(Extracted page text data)
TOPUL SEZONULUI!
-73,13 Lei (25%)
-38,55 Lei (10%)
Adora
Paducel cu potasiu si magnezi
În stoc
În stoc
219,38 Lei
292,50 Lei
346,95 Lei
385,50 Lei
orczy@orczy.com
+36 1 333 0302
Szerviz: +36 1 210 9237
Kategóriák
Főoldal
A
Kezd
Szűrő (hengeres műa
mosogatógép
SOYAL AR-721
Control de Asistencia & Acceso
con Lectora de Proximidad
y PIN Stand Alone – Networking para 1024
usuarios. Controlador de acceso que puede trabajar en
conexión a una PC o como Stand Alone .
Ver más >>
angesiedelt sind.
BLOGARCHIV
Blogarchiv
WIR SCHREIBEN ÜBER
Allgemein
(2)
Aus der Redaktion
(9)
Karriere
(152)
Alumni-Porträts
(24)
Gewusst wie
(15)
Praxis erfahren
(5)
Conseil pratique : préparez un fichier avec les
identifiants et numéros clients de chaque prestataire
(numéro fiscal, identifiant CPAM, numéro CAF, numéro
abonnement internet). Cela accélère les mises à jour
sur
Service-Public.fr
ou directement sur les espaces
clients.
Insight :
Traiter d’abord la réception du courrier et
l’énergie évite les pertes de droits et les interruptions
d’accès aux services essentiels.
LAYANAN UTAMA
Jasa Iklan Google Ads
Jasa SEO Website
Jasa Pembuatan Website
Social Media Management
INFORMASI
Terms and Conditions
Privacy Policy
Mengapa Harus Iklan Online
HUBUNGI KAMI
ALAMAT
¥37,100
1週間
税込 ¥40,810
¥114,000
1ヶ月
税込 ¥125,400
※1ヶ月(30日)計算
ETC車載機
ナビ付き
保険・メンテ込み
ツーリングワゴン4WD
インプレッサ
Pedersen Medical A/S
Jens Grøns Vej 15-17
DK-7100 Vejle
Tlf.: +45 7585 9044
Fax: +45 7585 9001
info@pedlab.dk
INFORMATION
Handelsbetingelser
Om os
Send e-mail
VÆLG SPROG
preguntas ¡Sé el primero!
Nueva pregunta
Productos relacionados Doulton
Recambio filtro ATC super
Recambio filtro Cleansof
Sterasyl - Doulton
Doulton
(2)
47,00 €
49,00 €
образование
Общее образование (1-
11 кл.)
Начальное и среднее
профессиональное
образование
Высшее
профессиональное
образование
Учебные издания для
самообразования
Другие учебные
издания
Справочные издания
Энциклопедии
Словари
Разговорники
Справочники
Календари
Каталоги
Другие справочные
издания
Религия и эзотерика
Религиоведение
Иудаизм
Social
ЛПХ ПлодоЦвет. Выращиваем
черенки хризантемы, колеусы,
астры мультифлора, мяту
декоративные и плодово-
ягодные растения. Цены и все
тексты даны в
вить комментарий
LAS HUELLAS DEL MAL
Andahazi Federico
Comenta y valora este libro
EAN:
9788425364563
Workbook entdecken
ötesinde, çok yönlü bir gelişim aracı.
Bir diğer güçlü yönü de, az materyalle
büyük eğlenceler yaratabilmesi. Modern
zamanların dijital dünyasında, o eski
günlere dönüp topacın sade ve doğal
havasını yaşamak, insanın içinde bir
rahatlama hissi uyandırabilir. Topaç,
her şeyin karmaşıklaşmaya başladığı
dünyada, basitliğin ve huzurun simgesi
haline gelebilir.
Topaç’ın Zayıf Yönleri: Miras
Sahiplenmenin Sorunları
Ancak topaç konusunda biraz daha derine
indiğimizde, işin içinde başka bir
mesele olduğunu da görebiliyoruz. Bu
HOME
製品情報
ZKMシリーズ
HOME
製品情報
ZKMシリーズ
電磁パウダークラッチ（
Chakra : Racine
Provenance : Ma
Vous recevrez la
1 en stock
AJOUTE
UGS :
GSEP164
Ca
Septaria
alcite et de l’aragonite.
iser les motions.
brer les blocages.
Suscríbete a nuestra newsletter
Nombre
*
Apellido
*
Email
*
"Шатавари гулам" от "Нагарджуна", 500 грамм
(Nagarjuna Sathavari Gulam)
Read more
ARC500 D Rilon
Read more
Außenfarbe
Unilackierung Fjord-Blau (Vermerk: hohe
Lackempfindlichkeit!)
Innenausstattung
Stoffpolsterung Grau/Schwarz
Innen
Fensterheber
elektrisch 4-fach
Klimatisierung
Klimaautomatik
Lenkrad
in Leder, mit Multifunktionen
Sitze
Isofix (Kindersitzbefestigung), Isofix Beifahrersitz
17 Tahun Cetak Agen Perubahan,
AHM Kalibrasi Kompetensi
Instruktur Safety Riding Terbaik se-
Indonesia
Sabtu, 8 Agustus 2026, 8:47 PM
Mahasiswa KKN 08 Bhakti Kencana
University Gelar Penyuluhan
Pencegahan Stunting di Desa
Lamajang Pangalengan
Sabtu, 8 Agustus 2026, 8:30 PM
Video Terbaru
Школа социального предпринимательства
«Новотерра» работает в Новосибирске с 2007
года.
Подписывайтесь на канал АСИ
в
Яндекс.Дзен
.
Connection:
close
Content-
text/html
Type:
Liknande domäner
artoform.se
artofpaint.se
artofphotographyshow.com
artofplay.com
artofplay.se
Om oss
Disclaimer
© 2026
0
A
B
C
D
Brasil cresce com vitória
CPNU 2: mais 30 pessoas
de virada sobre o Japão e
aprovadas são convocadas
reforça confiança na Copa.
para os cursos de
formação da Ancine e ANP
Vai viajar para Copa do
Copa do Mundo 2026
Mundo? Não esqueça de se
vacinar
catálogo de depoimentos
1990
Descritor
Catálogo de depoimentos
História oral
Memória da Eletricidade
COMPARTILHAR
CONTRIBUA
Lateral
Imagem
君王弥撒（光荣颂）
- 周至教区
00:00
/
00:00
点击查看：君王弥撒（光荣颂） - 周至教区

Problem requirements:
Which lines in the records above contain the word "para"? Return each of them.

Output:
y PIN Stand Alone – Networking para 1024
para os cursos de
Vai viajar para Copa do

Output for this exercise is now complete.